*Exercise task a*
Copy the herbarium records below word for word, leaving out the pictures.

-- START OF Document section --

NAIROBI: Coca-Cola, the soft drinks giant, will spend $12bn (€8.9bn; £7.6bn) in Africa during the next decade, as it seeks to heighten its regional presence.
Speaking to newspaper The East African, Nathan Kalumbu, ceo of Coke's Central Africa Business Unit, said the recession's local impact had not been "as intense" compared to the US and Europe.
"The growth momentum that we began to see in 2008 continued into 2009, and the economic growth in 2009 coincided with the 2010 FIFA World Cup event, all of which have supported our growth this year," he said.
"In totality, over the past ten years, the Coca-Cola system has invested more than $5bn on the African continent, and we plan to invest another $12bn by 2020."
Markets dependent on commodities and exports - such as Angola, the Democratic Republic of Congo, Kenya and Zambia - experienced the greatest negative fallout in the downturn, but also yielded valuable lessons.
"We should never stop communicating with our consumers," said Kalumbu. "We have learnt to improve our flexibility and speed of response … In any crisis, cash is king, and must be managed well."
Coke is basing its African strategy on a lasting commitment, rather than reacting to fluctuating circumstances.
"We have a long-term perspective of our business in Africa," Kalumbu said "This means that short-medium term shifts in economic fundamentals have not influenced our long term view of our businesses in the region."

-- END OF Document section --
-- START OF Listed records --

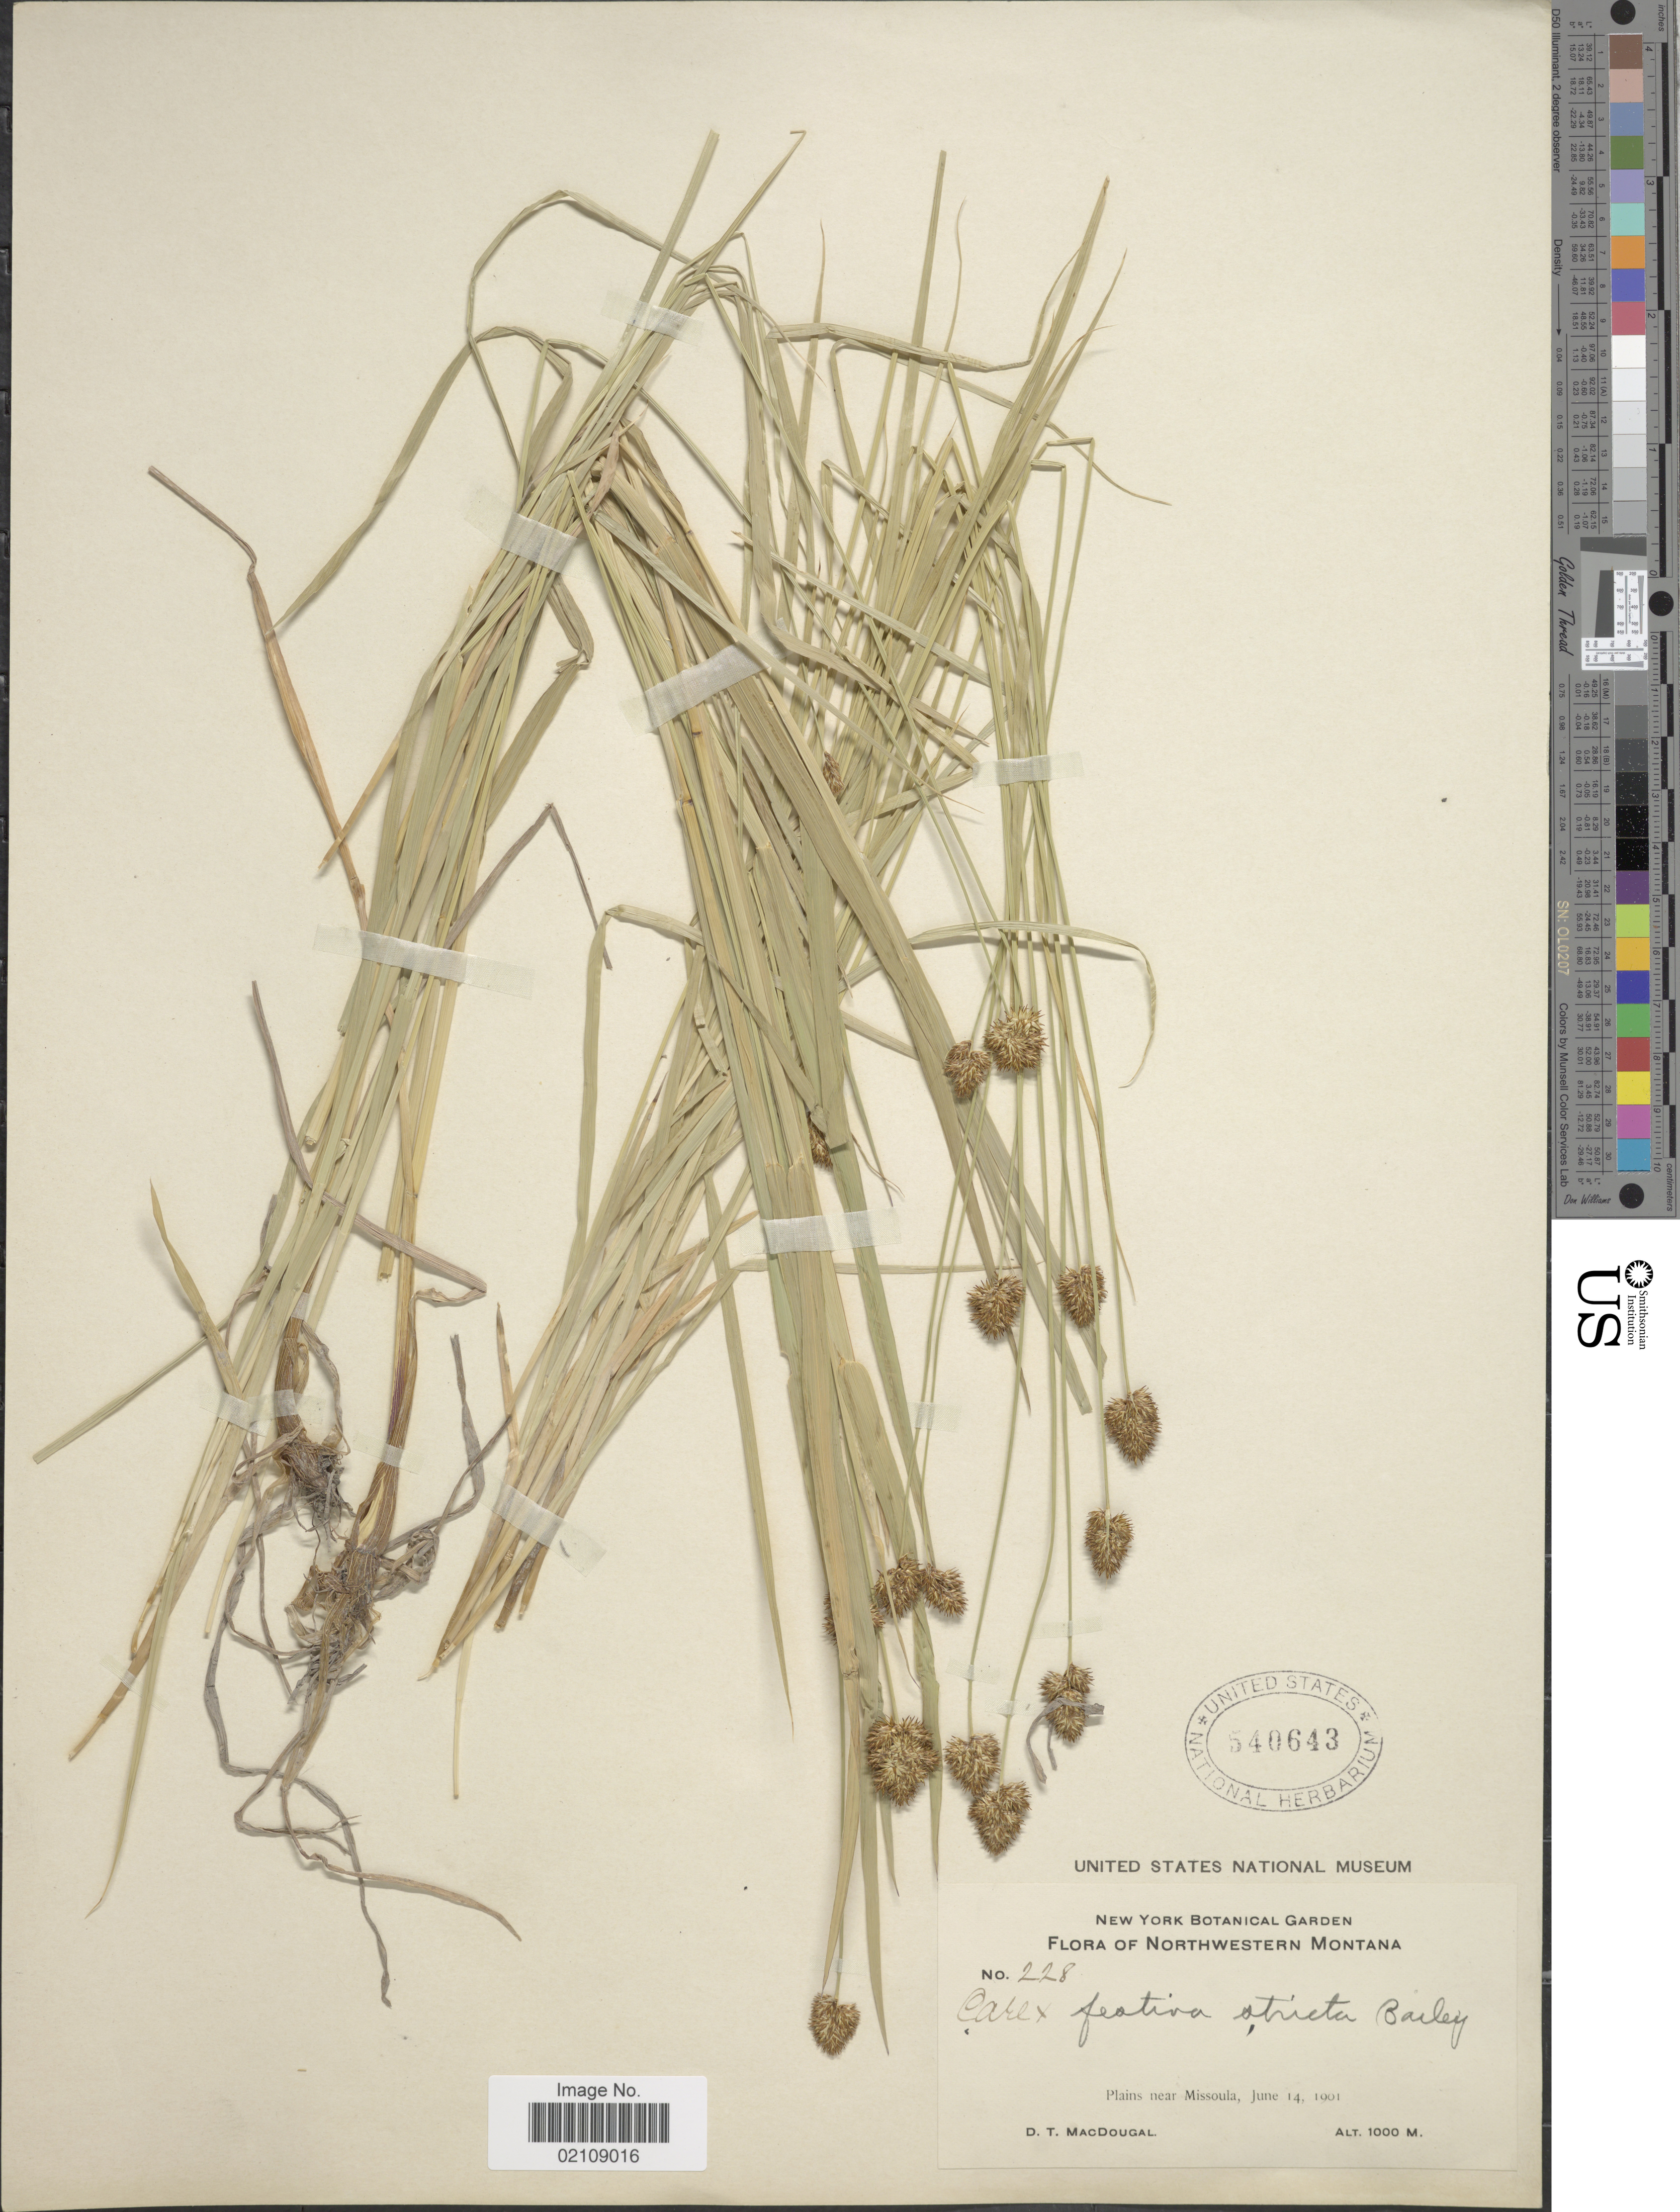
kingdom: Plantae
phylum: Tracheophyta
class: Liliopsida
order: Poales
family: Cyperaceae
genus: Carex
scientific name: Carex festiva var. stricta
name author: L.H. Bailey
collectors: D. T. MacDougal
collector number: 228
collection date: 1901-06-14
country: United States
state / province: Montana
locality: Plains near Missoula, Northwestern Montana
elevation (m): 1000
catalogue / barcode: US 540643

-- END OF Listed records --

*Exercise task b*
Repeat word for word the part of the Coca-Cola article starting with "Speaking to newspaper" and going on through "yielded valuable lessons.".

*Correct result a*
kingdom: Plantae
phylum: Tracheophyta
class: Liliopsida
order: Poales
family: Cyperaceae
genus: Carex
scientific name: Carex festiva var. stricta
name author: L.H. Bailey
collectors: D. T. MacDougal
collector number: 228
collection date: 1901-06-14
country: United States
state / province: Montana
locality: Plains near Missoula, Northwestern Montana
elevation (m): 1000
catalogue / barcode: US 540643

*Correct result b*
Speaking to newspaper The East African, Nathan Kalumbu, ceo of Coke's Central Africa Business Unit, said the recession's local impact had not been "as intense" compared to the US and Europe.
"The growth momentum that we began to see in 2008 continued into 2009, and the economic growth in 2009 coincided with the 2010 FIFA World Cup event, all of which have supported our growth this year," he said.
"In totality, over the past ten years, the Coca-Cola system has invested more than $5bn on the African continent, and we plan to invest another $12bn by 2020."
Markets dependent on commodities and exports - such as Angola, the Democratic Republic of Congo, Kenya and Zambia - experienced the greatest negative fallout in the downturn, but also yielded valuable lessons.